By Rabbi Ari Enkin, Rabbinic Director, United with Israel

When giving charity, the most important principle is to respect the feelings and dignity of the people involved. Never embarrass anyone!

There is a well-known requirement to donate money to a special Passover charity fund, known as “Ma’ot Chittim,” which is used to purchase Passover food for the poor. Every Jewish community in the world has a Ma’ot Chittim fund.

Although raising money for Ma’ot Chittim is a major operation, distributing the money could be an even more challenging operation. This is because heroic efforts must be made in order not to embarrass the recipients of these funds or to make them feel inferior in any way. As such, the distribution of these Passover funds is one of the most confidential missions.

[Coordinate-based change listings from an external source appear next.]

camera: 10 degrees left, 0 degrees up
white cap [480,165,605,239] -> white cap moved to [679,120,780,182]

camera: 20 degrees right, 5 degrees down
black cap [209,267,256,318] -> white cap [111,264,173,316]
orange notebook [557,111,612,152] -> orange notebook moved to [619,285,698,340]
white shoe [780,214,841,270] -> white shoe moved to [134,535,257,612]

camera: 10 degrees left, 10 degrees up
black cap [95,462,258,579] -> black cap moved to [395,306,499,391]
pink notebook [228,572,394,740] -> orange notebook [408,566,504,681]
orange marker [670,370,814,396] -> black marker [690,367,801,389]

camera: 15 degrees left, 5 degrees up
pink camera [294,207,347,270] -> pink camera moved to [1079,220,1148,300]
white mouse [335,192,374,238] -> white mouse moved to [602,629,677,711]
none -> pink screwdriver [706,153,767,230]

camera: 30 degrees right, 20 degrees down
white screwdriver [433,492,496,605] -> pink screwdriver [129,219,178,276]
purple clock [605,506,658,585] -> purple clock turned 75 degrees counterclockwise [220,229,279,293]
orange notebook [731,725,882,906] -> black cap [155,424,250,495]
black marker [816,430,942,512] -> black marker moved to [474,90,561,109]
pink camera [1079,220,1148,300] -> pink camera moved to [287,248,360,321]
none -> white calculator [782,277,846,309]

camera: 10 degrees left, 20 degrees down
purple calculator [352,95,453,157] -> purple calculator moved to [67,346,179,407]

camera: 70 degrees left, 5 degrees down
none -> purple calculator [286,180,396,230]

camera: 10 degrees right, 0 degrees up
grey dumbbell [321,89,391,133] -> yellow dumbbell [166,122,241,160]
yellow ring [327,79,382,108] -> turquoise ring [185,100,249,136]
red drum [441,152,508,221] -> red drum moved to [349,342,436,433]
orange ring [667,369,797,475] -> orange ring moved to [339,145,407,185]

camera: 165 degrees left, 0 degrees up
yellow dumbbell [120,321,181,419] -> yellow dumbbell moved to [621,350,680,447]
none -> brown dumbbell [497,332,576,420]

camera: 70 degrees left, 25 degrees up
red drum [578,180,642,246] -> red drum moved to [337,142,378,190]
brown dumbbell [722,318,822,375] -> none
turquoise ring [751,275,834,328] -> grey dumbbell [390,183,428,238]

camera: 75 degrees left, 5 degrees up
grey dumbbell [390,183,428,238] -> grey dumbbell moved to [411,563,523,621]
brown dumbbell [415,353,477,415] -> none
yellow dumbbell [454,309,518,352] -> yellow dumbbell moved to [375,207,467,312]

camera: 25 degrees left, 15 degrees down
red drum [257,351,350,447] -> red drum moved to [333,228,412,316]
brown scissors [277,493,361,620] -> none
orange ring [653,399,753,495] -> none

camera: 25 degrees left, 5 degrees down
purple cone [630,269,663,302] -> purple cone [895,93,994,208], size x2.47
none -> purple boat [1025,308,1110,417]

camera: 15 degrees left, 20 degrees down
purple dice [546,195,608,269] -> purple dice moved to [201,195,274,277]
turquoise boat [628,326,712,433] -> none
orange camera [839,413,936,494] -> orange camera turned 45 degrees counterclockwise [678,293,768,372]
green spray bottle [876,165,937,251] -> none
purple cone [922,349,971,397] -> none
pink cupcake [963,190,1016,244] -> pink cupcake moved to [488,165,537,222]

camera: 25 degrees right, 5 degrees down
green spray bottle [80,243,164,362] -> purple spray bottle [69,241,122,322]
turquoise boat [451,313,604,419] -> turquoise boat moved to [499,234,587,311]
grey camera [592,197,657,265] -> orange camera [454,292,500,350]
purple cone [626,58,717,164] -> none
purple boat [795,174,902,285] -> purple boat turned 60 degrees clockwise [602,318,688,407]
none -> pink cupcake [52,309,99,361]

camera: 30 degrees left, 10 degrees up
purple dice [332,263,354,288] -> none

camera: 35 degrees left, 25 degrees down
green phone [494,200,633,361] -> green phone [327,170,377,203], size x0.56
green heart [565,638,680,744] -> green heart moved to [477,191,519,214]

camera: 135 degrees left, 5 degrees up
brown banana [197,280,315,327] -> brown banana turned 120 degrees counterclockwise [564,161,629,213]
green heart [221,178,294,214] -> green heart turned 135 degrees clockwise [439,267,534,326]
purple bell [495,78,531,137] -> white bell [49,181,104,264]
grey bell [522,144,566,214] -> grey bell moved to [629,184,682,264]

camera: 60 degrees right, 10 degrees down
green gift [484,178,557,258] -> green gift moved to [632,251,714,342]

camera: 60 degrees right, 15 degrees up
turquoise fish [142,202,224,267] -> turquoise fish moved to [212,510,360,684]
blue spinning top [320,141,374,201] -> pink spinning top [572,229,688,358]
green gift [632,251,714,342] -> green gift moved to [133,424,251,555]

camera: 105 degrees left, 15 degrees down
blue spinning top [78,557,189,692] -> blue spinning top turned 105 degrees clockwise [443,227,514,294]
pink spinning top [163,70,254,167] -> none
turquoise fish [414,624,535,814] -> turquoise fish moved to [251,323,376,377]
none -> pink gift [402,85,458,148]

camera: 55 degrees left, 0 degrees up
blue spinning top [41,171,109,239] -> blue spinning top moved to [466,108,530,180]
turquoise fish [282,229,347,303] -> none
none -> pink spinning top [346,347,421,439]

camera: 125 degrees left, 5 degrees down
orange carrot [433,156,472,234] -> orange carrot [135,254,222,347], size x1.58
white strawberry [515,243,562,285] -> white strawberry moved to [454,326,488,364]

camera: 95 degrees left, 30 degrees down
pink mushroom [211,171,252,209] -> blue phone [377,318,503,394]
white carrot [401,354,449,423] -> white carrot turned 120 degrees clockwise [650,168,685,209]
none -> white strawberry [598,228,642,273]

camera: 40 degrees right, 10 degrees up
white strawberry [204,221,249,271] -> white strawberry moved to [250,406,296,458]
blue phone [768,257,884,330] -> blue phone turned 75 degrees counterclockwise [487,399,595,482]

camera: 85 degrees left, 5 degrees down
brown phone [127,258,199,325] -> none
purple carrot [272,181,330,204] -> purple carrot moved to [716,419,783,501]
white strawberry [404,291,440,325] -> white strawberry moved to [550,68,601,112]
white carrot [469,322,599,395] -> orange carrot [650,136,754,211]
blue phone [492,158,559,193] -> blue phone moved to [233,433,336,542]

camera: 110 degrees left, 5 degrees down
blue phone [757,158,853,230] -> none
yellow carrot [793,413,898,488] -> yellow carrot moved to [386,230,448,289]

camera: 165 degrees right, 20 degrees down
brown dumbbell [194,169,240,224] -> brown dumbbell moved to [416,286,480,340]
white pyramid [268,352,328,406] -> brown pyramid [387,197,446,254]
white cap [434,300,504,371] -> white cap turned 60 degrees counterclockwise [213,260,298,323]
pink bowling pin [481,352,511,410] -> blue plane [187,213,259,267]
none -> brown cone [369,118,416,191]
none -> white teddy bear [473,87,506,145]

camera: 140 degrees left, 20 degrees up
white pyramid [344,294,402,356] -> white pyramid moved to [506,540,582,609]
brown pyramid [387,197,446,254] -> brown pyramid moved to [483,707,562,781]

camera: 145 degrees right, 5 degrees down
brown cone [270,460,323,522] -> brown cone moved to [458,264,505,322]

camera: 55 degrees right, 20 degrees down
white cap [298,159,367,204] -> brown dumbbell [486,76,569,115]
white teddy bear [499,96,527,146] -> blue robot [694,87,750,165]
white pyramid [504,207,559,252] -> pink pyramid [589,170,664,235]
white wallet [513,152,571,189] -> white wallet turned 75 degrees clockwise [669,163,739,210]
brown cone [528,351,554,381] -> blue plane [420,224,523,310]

A famous story about the great Rabbi Chaim Ozer Grodenski of Vilna (1863-1940) illustrates how we must concern ourselves with the feelings and dignity of recipients of charity.

One year, after prayer services on the first night of Passover, a man approached Rabbi Grodenski, clearly wishing to speak with him. He stepped forward and quietly told the rabbi that he and his family had no food or supplies to hold the Passover Seder. Rabbi Grodenski got “straight to work” thinking up a plan that would help the fellow in a manner that no one would know that he was needy.

All of a sudden, in a rather loud voice in front of all those who were present, Rabbi Grodenski yelled out, “It’s not Kosher! All the Passover food you prepared is simply not kosher!” When onlookers heard the rabbi’s “ruling” they felt terrible for the man, who they assumed had prepared a complete Passover feast, but had accidentally used utensils or ingredients that were not kosher for Passover. Without missing a beat, all those present approached the fellow, each offering to help him out in some way. Offers of kosher for Passover food and eating utensils began pouring in. One congregant gave the man fish, the other gave soup, someone gave meat, and in a matter of minutes, the destitute man had everything he needed to hold an extravagant Passover Seder. Nobody knew the truth about the man’s unfortunate situation.

Giving charity is VERY important! HOW you give charity, might be even more important!